Data for the task:
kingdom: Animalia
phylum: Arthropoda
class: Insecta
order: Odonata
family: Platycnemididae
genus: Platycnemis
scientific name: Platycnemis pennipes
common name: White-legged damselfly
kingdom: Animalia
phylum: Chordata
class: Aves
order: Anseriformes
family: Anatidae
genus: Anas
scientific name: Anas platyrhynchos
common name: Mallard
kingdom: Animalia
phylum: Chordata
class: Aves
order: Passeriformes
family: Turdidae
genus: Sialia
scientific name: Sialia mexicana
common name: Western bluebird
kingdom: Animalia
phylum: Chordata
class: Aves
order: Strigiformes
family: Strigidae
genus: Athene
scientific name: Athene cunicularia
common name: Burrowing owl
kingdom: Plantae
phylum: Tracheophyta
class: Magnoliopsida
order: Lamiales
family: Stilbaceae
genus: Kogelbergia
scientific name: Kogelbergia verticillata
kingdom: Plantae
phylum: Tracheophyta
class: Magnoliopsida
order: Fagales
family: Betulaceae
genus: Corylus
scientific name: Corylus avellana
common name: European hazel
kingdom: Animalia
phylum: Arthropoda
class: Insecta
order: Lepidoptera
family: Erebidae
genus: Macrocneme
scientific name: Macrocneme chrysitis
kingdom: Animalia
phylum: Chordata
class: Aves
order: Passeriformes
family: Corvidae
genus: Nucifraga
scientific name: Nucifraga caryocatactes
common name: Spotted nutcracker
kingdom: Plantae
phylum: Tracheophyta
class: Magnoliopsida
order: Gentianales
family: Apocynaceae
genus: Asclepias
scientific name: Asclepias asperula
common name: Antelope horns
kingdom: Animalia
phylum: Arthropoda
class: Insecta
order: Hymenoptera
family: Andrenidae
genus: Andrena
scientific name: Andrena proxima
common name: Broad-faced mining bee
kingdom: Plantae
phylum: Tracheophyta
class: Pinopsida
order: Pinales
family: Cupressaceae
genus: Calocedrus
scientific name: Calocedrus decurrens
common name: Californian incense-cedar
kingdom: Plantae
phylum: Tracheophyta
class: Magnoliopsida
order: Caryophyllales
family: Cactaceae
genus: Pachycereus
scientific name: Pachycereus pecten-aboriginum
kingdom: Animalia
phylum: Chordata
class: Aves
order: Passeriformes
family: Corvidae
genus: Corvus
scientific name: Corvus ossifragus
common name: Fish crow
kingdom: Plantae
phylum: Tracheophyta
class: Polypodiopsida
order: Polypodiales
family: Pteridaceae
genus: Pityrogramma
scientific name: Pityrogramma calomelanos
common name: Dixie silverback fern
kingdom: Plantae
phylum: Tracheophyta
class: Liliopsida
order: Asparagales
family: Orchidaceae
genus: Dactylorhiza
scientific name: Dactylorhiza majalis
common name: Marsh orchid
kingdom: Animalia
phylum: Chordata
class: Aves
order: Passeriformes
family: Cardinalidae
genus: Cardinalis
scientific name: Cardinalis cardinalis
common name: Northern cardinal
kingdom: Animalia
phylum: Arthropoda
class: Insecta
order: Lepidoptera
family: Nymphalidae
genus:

Objective:
Please copy every line of the material above without changing a word, letter, or capital.

Solution for this exercise:
kingdom: Animalia
phylum: Arthropoda
class: Insecta
order: Odonata
family: Platycnemididae
genus: Platycnemis
scientific name: Platycnemis pennipes
common name: White-legged damselfly
kingdom: Animalia
phylum: Chordata
class: Aves
order: Anseriformes
family: Anatidae
genus: Anas
scientific name: Anas platyrhynchos
common name: Mallard
kingdom: Animalia
phylum: Chordata
class: Aves
order: Passeriformes
family: Turdidae
genus: Sialia
scientific name: Sialia mexicana
common name: Western bluebird
kingdom: Animalia
phylum: Chordata
class: Aves
order: Strigiformes
family: Strigidae
genus: Athene
scientific name: Athene cunicularia
common name: Burrowing owl
kingdom: Plantae
phylum: Tracheophyta
class: Magnoliopsida
order: Lamiales
family: Stilbaceae
genus: Kogelbergia
scientific name: Kogelbergia verticillata
kingdom: Plantae
phylum: Tracheophyta
class: Magnoliopsida
order: Fagales
family: Betulaceae
genus: Corylus
scientific name: Corylus avellana
common name: European hazel
kingdom: Animalia
phylum: Arthropoda
class: Insecta
order: Lepidoptera
family: Erebidae
genus: Macrocneme
scientific name: Macrocneme chrysitis
kingdom: Animalia
phylum: Chordata
class: Aves
order: Passeriformes
family: Corvidae
genus: Nucifraga
scientific name: Nucifraga caryocatactes
common name: Spotted nutcracker
kingdom: Plantae
phylum: Tracheophyta
class: Magnoliopsida
order: Gentianales
family: Apocynaceae
genus: Asclepias
scientific name: Asclepias asperula
common name: Antelope horns
kingdom: Animalia
phylum: Arthropoda
class: Insecta
order: Hymenoptera
family: Andrenidae
genus: Andrena
scientific name: Andrena proxima
common name: Broad-faced mining bee
kingdom: Plantae
phylum: Tracheophyta
class: Pinopsida
order: Pinales
family: Cupressaceae
genus: Calocedrus
scientific name: Calocedrus decurrens
common name: Californian incense-cedar
kingdom: Plantae
phylum: Tracheophyta
class: Magnoliopsida
order: Caryophyllales
family: Cactaceae
genus: Pachycereus
scientific name: Pachycereus pecten-aboriginum
kingdom: Animalia
phylum: Chordata
class: Aves
order: Passeriformes
family: Corvidae
genus: Corvus
scientific name: Corvus ossifragus
common name: Fish crow
kingdom: Plantae
phylum: Tracheophyta
class: Polypodiopsida
order: Polypodiales
family: Pteridaceae
genus: Pityrogramma
scientific name: Pityrogramma calomelanos
common name: Dixie silverback fern
kingdom: Plantae
phylum: Tracheophyta
class: Liliopsida
order: Asparagales
family: Orchidaceae
genus: Dactylorhiza
scientific name: Dactylorhiza majalis
common name: Marsh orchid
kingdom: Animalia
phylum: Chordata
class: Aves
order: Passeriformes
family: Cardinalidae
genus: Cardinalis
scientific name: Cardinalis cardinalis
common name: Northern cardinal
kingdom: Animalia
phylum: Arthropoda
class: Insecta
order: Lepidoptera
family: Nymphalidae
genus:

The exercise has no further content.